### DATA FOR THIS EXERCISE
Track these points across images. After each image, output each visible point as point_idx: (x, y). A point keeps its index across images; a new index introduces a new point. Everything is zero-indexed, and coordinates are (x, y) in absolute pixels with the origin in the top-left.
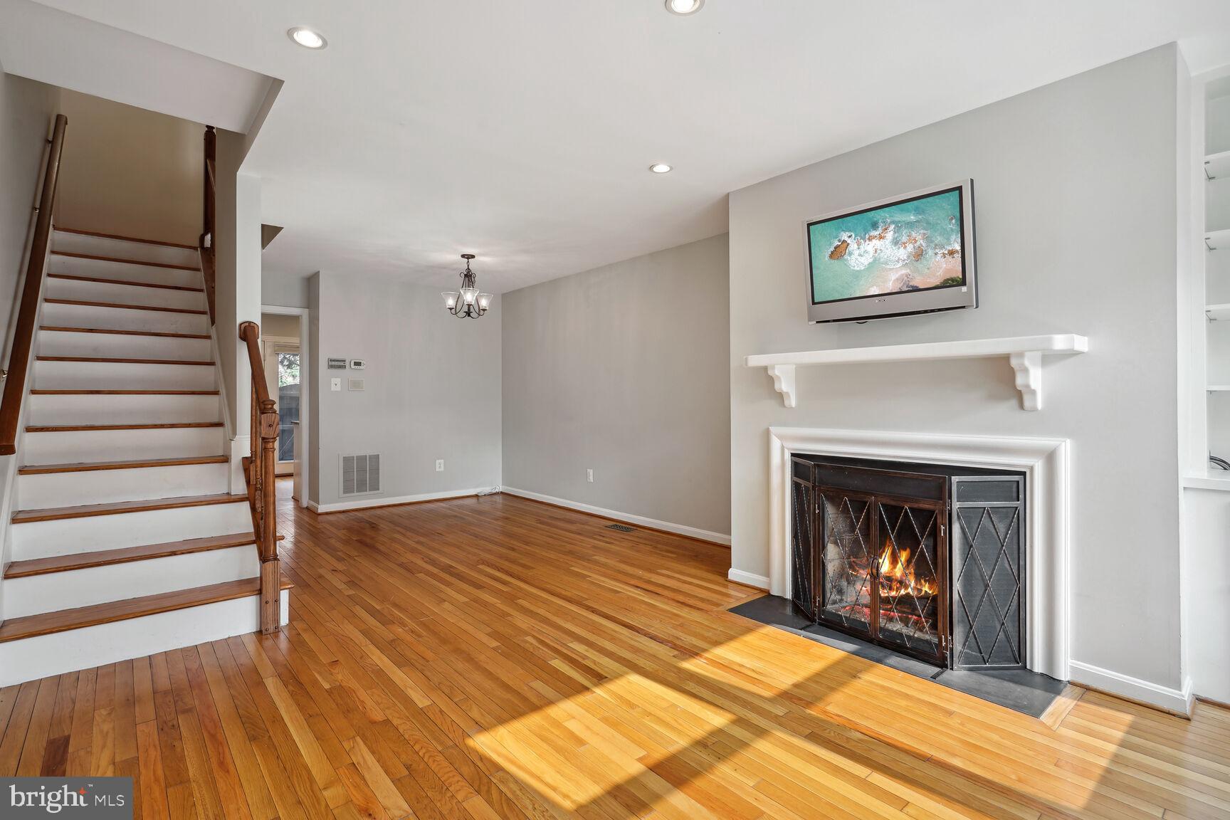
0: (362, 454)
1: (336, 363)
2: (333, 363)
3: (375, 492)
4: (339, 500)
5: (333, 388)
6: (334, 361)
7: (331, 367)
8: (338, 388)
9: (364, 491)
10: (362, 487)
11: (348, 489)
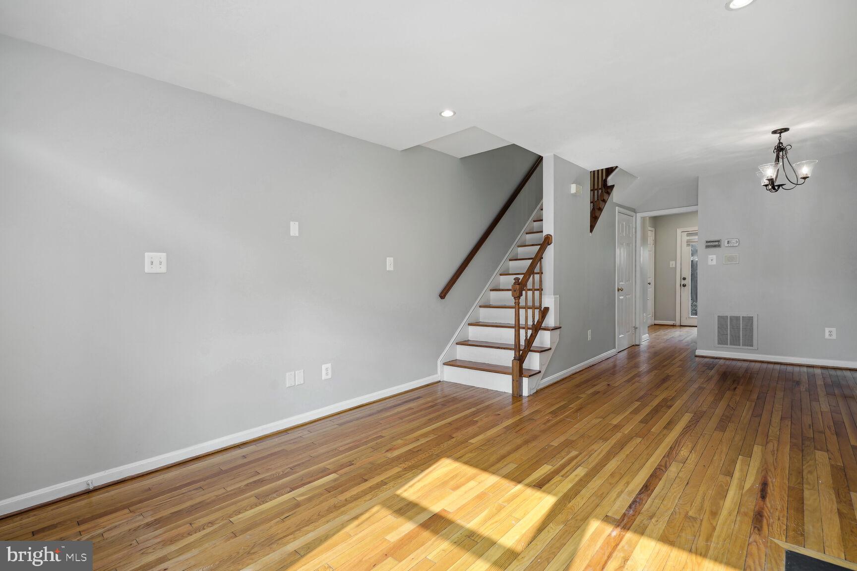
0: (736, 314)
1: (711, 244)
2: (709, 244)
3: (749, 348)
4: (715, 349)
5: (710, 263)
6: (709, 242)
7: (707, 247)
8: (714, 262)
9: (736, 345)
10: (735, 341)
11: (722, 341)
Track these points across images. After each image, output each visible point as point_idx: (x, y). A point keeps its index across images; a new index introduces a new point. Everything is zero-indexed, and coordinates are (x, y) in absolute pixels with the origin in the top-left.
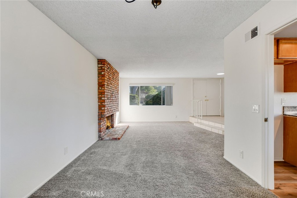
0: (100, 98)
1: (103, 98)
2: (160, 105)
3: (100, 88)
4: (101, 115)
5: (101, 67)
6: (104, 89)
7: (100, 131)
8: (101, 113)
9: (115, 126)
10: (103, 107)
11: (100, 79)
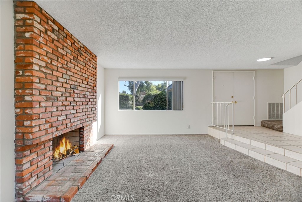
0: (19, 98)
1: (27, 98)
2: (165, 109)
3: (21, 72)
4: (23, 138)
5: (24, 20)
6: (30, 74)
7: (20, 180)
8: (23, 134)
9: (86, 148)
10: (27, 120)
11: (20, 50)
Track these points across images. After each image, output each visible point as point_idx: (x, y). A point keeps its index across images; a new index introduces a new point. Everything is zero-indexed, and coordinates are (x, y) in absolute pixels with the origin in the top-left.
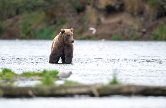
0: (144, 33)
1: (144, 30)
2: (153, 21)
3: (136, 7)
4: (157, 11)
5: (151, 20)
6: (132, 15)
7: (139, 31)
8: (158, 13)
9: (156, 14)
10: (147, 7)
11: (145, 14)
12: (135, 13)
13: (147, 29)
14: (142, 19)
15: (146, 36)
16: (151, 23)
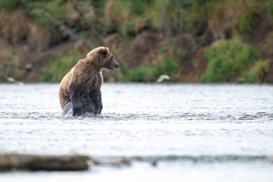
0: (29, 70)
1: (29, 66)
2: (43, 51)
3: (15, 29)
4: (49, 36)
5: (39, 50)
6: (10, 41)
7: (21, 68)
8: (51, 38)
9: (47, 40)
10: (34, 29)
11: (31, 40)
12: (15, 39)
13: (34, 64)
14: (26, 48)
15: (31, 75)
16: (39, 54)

### TASK DESCRIPTION
Render the data from its first line through the line containing "11: (722, 341)", inclusive, as a Markdown table with the columns Row and Line, numbering each row and skipping blank lines. Leave the pictures out of the table.

### EXERCISE RESPONSE
| Row | Line |
|---|---|
| 1 | Track these points across images. After each image, output each visible point as point_idx: (x, y). A point keeps its index across images; a new index introduces a new point. Everything is zero-indexed, and coordinates are (x, y) in absolute pixels with the origin in the top-left. |
| 2 | 0: (362, 454) |
| 3 | 1: (336, 363) |
| 4 | 2: (333, 363) |
| 5 | 3: (375, 492) |
| 6 | 4: (339, 500) |
| 7 | 5: (333, 388) |
| 8 | 6: (334, 361) |
| 9 | 7: (331, 367) |
| 10 | 8: (338, 388) |
| 11 | 9: (364, 491) |
| 12 | 10: (362, 487) |
| 13 | 11: (348, 489) |
| 14 | 0: (736, 314) |
| 15 | 1: (711, 244) |
| 16 | 2: (709, 244) |
| 17 | 3: (749, 348) |
| 18 | 4: (715, 349) |
| 19 | 5: (710, 263) |
| 20 | 6: (709, 242) |
| 21 | 7: (707, 247) |
| 22 | 8: (714, 262) |
| 23 | 9: (736, 345) |
| 24 | 10: (735, 341) |
| 25 | 11: (722, 341) |